▶ _Task details_
Switch "top-left" to "upper-left" in the lines from the start of the records through the line holding "5: (66, 25)", inclusive, leaving all else unchanged. Give back only those lines.

Data to process section start

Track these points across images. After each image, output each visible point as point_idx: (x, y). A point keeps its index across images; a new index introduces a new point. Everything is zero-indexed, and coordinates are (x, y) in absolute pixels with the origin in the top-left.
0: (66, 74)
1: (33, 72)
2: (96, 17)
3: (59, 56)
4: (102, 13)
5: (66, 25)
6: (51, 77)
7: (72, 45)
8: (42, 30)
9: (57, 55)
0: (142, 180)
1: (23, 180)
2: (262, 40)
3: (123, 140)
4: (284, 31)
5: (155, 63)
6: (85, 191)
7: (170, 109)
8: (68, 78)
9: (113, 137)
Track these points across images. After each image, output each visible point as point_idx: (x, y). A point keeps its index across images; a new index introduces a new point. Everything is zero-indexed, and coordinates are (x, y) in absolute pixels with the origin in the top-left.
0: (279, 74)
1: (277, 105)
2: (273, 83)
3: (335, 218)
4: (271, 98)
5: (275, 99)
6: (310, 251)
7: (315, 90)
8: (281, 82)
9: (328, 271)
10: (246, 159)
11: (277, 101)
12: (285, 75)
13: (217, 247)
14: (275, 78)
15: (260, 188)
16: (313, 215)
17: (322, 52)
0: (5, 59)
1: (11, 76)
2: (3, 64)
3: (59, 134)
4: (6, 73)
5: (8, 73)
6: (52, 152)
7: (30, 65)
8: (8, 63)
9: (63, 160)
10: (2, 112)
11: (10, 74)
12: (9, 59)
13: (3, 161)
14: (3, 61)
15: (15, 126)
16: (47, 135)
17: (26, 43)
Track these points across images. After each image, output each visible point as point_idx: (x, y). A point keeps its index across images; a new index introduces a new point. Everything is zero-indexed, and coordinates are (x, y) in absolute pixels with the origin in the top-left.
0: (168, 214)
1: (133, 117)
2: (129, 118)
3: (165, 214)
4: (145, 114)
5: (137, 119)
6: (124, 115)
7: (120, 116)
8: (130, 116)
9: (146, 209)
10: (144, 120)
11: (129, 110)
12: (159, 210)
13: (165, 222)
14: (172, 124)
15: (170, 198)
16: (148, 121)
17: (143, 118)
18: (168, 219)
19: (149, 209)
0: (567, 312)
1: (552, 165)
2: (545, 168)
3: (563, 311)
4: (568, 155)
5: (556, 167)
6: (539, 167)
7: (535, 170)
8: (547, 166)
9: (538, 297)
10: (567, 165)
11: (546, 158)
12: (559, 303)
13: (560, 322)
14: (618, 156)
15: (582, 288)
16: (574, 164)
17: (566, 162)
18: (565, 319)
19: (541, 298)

Data to process section end

▶ _Answer to the exercise_
Track these points across images. After each image, output each visible point as point_idx: (x, y). A point keeps its index across images; a new index introduces a new point. Everything is zero-indexed, and coordinates are (x, y) in absolute pixels with the origin in the upper-left.
0: (66, 74)
1: (33, 72)
2: (96, 17)
3: (59, 56)
4: (102, 13)
5: (66, 25)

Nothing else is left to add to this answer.